I looked exhausted. My short, black hair was in tangles and my once sparkly hazel eyes were now dull and boring. Dark circles hung low under them.

I splashed my face with cold water, and quickly brushed my teeth with one of the cheap toothbrushes you get from the dentist's office. It was all I had, since I hadn't expected to stay any longer than a couple hours at Rachael's, and definitely not long enough to need a toothbrush or toothpaste.

After the phone call, I'd passed out. Once I woke up, it was dinner time and I was lying on the couch in Rachael's apartment. She was eating cold pizza and there was a plate waiting for me at the dining room table on the place mat across from her.

"We were down there forever, Val. The power went on after you blacked out, so luckily a doctor was in the building and said you were fine. We stayed until the storm died down completely." She'd told me.

Now there was only a soft drizzle of rain. Flashbacks of the storm kept coming back to me in little bursts. The phone call at mom came back to me all at once. I couldn't cry, though. All my tears were used, and my eyes felt like dry sockets.

I just continued to stare at myself after I was ready for bed, emptily.

I didn't want to sleep in the spare guest room, on the very top floor of Rachael's apartment. What if the storm came back while we were all sleeping, and we didn't get out in time? We were so high up, I couldn't look out the window without getting extreme anxiety. I had a small fear of heights and suddenly it felt like it escalated by a ton in the past few minutes.
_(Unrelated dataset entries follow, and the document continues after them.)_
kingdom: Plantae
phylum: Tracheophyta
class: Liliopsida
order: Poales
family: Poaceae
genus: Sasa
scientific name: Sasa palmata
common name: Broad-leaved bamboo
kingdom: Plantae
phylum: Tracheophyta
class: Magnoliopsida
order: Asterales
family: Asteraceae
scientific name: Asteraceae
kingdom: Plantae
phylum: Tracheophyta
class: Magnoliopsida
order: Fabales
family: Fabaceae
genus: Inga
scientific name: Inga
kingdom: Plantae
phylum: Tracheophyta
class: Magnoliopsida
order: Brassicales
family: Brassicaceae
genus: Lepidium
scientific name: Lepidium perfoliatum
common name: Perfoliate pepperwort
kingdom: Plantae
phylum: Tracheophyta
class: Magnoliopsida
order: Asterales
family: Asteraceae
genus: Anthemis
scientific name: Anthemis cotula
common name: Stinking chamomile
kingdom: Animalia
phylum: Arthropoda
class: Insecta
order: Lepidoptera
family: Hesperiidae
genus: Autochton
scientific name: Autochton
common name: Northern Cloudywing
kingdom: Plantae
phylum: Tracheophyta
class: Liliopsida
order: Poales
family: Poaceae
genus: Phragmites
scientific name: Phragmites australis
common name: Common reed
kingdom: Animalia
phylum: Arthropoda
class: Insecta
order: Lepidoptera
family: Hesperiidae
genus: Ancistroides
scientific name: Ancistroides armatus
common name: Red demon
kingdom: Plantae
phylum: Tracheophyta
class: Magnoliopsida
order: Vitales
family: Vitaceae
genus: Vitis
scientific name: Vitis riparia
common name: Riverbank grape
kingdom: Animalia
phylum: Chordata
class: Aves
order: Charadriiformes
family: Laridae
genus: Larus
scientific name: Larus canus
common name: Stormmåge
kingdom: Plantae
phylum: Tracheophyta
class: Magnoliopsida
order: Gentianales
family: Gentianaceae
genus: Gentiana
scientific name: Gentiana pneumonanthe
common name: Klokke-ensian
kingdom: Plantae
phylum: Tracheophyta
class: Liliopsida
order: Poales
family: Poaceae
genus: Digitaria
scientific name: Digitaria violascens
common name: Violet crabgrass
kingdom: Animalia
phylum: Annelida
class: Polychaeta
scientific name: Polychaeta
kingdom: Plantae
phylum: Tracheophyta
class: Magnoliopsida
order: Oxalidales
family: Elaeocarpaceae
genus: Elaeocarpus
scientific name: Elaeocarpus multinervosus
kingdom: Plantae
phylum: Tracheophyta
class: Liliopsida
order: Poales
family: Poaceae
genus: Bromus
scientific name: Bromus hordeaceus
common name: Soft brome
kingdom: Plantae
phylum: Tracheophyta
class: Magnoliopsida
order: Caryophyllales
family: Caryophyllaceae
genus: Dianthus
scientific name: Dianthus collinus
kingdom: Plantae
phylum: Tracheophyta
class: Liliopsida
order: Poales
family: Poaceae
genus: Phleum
"Valia?" Rachael's head poked in the guest room in which she'd assigned me to sleep. I looked up from the ground and at her.

"Yeah."

"I'm sorry. That you have to stay here." she said, her cheeks flushed bright red.

"It's okay." I mumbled, looking back at the ground. I had a zillion questions to ask her, such as who is Mavis? What happened to you in the past three years? Why are you even being nice to me?

But I stayed silent, until she sighed and turned around to leave the room, softly shutting it behind her.

I laid on the bed in the pitch black room, because Rachael didn't have a lamp or night-light. The complete darkness reminded me of the storm. After less than ten minutes, I switched on the lights and paced around the room. There was so much bustling New York City noise. Cars and taxis were honking, people's voices rumbling, and just plain noise. It was indescribable. It was simply just noise.

I missed my home. Back in the suburbs, it was mostly quiet but with a tiny background of small sounds of noise. Comforting noise. Not this kind of noise, twenty stories up on an apartment in somewhere away from home.

Whenever I was scared at home, I'd just walk around the apartment. It was a tiny apartment, only four stories and we lived on the second. I knew every single person well enough to feel genuinely comfortable walking around. I'd felt comfort knowing my mom was in the room next to me, and now I was a million miles away from my mom, or so it felt.

My only comfort was Rachael, and I barely knew her now. There were thousands of people in this apartment, at least one was guaranteed to be a creep. Or a serial killer. You never know, especially in New York City.

Eventually, I fell asleep. I didn't dream at all.

--

I woke up at sunrise and the light in Rachael's bedroom was on. My curiosity got the best of me, so I tiptoed across the hall to Rachael's room, and cautiously pressed my ear against the door to see if I could hear her moving around.